- **Collected data**:
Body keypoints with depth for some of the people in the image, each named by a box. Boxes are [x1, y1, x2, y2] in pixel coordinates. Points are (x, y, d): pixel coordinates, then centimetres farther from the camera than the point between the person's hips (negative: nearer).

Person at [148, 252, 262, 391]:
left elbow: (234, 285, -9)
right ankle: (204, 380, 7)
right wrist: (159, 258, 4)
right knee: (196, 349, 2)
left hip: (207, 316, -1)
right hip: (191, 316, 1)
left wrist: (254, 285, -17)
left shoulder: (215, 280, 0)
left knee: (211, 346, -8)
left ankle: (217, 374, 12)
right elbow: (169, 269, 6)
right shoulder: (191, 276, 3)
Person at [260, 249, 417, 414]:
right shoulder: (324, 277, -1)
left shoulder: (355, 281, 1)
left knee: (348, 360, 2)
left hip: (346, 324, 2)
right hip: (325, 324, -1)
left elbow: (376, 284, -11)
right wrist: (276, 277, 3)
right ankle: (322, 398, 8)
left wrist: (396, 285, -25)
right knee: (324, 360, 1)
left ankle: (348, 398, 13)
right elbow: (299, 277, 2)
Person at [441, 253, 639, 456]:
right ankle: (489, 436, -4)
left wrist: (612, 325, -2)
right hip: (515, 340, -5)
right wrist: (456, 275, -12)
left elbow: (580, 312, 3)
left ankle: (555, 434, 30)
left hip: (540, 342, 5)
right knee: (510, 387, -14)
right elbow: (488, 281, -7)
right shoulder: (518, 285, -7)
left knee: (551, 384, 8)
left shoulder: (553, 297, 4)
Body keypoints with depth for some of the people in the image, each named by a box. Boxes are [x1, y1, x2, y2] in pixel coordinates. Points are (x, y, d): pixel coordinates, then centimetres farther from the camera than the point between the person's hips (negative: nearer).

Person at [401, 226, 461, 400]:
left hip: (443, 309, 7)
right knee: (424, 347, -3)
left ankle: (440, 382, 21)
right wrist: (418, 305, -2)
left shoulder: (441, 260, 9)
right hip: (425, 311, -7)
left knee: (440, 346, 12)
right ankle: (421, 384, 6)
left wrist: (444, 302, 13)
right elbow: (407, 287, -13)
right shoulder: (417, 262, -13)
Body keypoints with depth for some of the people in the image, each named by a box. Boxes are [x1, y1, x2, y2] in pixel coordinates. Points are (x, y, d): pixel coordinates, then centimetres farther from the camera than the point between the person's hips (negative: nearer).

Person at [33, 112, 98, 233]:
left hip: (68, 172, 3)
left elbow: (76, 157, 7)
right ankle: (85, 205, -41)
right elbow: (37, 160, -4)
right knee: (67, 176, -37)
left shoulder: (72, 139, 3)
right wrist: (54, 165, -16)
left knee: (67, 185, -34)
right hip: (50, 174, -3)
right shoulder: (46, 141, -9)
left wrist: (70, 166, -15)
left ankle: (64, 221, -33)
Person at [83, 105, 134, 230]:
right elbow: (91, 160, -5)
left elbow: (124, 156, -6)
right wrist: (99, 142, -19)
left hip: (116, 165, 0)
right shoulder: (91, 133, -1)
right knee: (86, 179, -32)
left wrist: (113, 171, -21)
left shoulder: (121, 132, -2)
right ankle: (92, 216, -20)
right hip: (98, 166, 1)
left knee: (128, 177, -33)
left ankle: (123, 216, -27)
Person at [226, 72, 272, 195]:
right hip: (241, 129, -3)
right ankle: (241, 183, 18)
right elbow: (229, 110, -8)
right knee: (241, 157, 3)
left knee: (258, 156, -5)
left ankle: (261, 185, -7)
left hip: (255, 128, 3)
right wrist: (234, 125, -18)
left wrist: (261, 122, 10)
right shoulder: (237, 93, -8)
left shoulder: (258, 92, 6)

- **TASK REQUIREMENTS**: Repeat the data above. Change nothing.

- **RESPONSE BELOW**:
Body keypoints with depth for some of the people in the image, each named by a box. Boxes are [x1, y1, x2, y2] in pixel coordinates. Points are (x, y, d): pixel coordinates, then centimetres farther from the camera than the point between the person's hips (negative: nearer).

Person at [148, 252, 262, 391]:
left elbow: (234, 285, -9)
right ankle: (204, 380, 7)
right wrist: (159, 258, 4)
right knee: (196, 349, 2)
left hip: (207, 316, -1)
right hip: (191, 316, 1)
left wrist: (254, 285, -17)
left shoulder: (215, 280, 0)
left knee: (211, 346, -8)
left ankle: (217, 374, 12)
right elbow: (169, 269, 6)
right shoulder: (191, 276, 3)
Person at [260, 249, 417, 414]:
right shoulder: (324, 277, -1)
left shoulder: (355, 281, 1)
left knee: (348, 360, 2)
left hip: (346, 324, 2)
right hip: (325, 324, -1)
left elbow: (376, 284, -11)
right wrist: (276, 277, 3)
right ankle: (322, 398, 8)
left wrist: (396, 285, -25)
right knee: (324, 360, 1)
left ankle: (348, 398, 13)
right elbow: (299, 277, 2)
Person at [441, 253, 639, 456]:
right ankle: (489, 436, -4)
left wrist: (612, 325, -2)
right hip: (515, 340, -5)
right wrist: (456, 275, -12)
left elbow: (580, 312, 3)
left ankle: (555, 434, 30)
left hip: (540, 342, 5)
right knee: (510, 387, -14)
right elbow: (488, 281, -7)
right shoulder: (518, 285, -7)
left knee: (551, 384, 8)
left shoulder: (553, 297, 4)
Body keypoints with depth for some of the people in the image, each named by a box. Boxes are [x1, y1, x2, y2] in pixel coordinates. Points are (x, y, d): pixel coordinates, then centimetres farther from the camera than the point between the person's hips (negative: nearer).

Person at [401, 226, 461, 400]:
left hip: (443, 309, 7)
right knee: (424, 347, -3)
left ankle: (440, 382, 21)
right wrist: (418, 305, -2)
left shoulder: (441, 260, 9)
right hip: (425, 311, -7)
left knee: (440, 346, 12)
right ankle: (421, 384, 6)
left wrist: (444, 302, 13)
right elbow: (407, 287, -13)
right shoulder: (417, 262, -13)
Body keypoints with depth for some of the people in the image, each named by a box. Boxes are [x1, y1, x2, y2] in pixel coordinates. Points are (x, y, d): pixel coordinates, then centimetres farther from the camera than the point between the person's hips (negative: nearer).

Person at [33, 112, 98, 233]:
left hip: (68, 172, 3)
left elbow: (76, 157, 7)
right ankle: (85, 205, -41)
right elbow: (37, 160, -4)
right knee: (67, 176, -37)
left shoulder: (72, 139, 3)
right wrist: (54, 165, -16)
left knee: (67, 185, -34)
right hip: (50, 174, -3)
right shoulder: (46, 141, -9)
left wrist: (70, 166, -15)
left ankle: (64, 221, -33)
Person at [83, 105, 134, 230]:
right elbow: (91, 160, -5)
left elbow: (124, 156, -6)
right wrist: (99, 142, -19)
left hip: (116, 165, 0)
right shoulder: (91, 133, -1)
right knee: (86, 179, -32)
left wrist: (113, 171, -21)
left shoulder: (121, 132, -2)
right ankle: (92, 216, -20)
right hip: (98, 166, 1)
left knee: (128, 177, -33)
left ankle: (123, 216, -27)
Person at [226, 72, 272, 195]:
right hip: (241, 129, -3)
right ankle: (241, 183, 18)
right elbow: (229, 110, -8)
right knee: (241, 157, 3)
left knee: (258, 156, -5)
left ankle: (261, 185, -7)
left hip: (255, 128, 3)
right wrist: (234, 125, -18)
left wrist: (261, 122, 10)
right shoulder: (237, 93, -8)
left shoulder: (258, 92, 6)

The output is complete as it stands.